+++ INFORMATION GIVEN +++
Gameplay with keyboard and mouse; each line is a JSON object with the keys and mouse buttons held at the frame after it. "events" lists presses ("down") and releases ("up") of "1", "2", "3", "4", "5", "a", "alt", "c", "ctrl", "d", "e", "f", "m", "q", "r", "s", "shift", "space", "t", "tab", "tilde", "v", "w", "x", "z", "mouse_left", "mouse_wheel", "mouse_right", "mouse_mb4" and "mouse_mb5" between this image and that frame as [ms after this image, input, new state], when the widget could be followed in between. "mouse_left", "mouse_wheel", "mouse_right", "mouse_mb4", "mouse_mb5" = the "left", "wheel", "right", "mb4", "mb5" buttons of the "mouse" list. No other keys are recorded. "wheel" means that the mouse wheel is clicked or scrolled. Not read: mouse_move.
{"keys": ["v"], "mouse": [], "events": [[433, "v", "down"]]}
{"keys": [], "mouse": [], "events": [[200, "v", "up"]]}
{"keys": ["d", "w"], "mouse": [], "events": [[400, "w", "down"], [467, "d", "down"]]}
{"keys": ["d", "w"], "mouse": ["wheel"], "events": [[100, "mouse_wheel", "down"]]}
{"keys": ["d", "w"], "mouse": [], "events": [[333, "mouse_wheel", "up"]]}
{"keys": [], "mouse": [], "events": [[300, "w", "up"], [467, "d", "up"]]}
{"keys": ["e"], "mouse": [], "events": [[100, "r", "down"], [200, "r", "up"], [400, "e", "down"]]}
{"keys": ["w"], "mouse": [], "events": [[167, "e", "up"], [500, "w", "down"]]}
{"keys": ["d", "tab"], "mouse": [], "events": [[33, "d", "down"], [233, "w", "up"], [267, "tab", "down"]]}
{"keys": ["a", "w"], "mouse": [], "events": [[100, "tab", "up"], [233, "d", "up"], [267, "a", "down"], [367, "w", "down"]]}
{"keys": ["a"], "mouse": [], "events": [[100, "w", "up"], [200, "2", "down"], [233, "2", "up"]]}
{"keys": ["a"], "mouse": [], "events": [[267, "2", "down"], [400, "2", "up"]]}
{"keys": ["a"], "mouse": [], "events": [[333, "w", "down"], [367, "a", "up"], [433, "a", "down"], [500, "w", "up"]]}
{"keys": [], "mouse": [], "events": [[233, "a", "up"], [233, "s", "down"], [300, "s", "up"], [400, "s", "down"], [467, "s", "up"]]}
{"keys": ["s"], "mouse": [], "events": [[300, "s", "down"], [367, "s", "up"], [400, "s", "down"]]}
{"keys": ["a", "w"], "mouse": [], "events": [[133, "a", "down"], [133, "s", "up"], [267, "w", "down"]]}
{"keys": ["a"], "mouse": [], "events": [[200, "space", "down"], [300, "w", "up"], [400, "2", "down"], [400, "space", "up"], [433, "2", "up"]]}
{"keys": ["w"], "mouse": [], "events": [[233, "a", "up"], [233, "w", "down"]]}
+++
### ACTION ITEM
Give back the entire listing verbatim.

### TASK SOLUTION
Gameplay with keyboard and mouse; each line is a JSON object with the keys and mouse buttons held at the frame after it. "events" lists presses ("down") and releases ("up") of "1", "2", "3", "4", "5", "a", "alt", "c", "ctrl", "d", "e", "f", "m", "q", "r", "s", "shift", "space", "t", "tab", "tilde", "v", "w", "x", "z", "mouse_left", "mouse_wheel", "mouse_right", "mouse_mb4" and "mouse_mb5" between this image and that frame as [ms after this image, input, new state], when the widget could be followed in between. "mouse_left", "mouse_wheel", "mouse_right", "mouse_mb4", "mouse_mb5" = the "left", "wheel", "right", "mb4", "mb5" buttons of the "mouse" list. No other keys are recorded. "wheel" means that the mouse wheel is clicked or scrolled. Not read: mouse_move.
{"keys": ["v"], "mouse": [], "events": [[433, "v", "down"]]}
{"keys": [], "mouse": [], "events": [[200, "v", "up"]]}
{"keys": ["d", "w"], "mouse": [], "events": [[400, "w", "down"], [467, "d", "down"]]}
{"keys": ["d", "w"], "mouse": ["wheel"], "events": [[100, "mouse_wheel", "down"]]}
{"keys": ["d", "w"], "mouse": [], "events": [[333, "mouse_wheel", "up"]]}
{"keys": [], "mouse": [], "events": [[300, "w", "up"], [467, "d", "up"]]}
{"keys": ["e"], "mouse": [], "events": [[100, "r", "down"], [200, "r", "up"], [400, "e", "down"]]}
{"keys": ["w"], "mouse": [], "events": [[167, "e", "up"], [500, "w", "down"]]}
{"keys": ["d", "tab"], "mouse": [], "events": [[33, "d", "down"], [233, "w", "up"], [267, "tab", "down"]]}
{"keys": ["a", "w"], "mouse": [], "events": [[100, "tab", "up"], [233, "d", "up"], [267, "a", "down"], [367, "w", "down"]]}
{"keys": ["a"], "mouse": [], "events": [[100, "w", "up"], [200, "2", "down"], [233, "2", "up"]]}
{"keys": ["a"], "mouse": [], "events": [[267, "2", "down"], [400, "2", "up"]]}
{"keys": ["a"], "mouse": [], "events": [[333, "w", "down"], [367, "a", "up"], [433, "a", "down"], [500, "w", "up"]]}
{"keys": [], "mouse": [], "events": [[233, "a", "up"], [233, "s", "down"], [300, "s", "up"], [400, "s", "down"], [467, "s", "up"]]}
{"keys": ["s"], "mouse": [], "events": [[300, "s", "down"], [367, "s", "up"], [400, "s", "down"]]}
{"keys": ["a", "w"], "mouse": [], "events": [[133, "a", "down"], [133, "s", "up"], [267, "w", "down"]]}
{"keys": ["a"], "mouse": [], "events": [[200, "space", "down"], [300, "w", "up"], [400, "2", "down"], [400, "space", "up"], [433, "2", "up"]]}
{"keys": ["w"], "mouse": [], "events": [[233, "a", "up"], [233, "w", "down"]]}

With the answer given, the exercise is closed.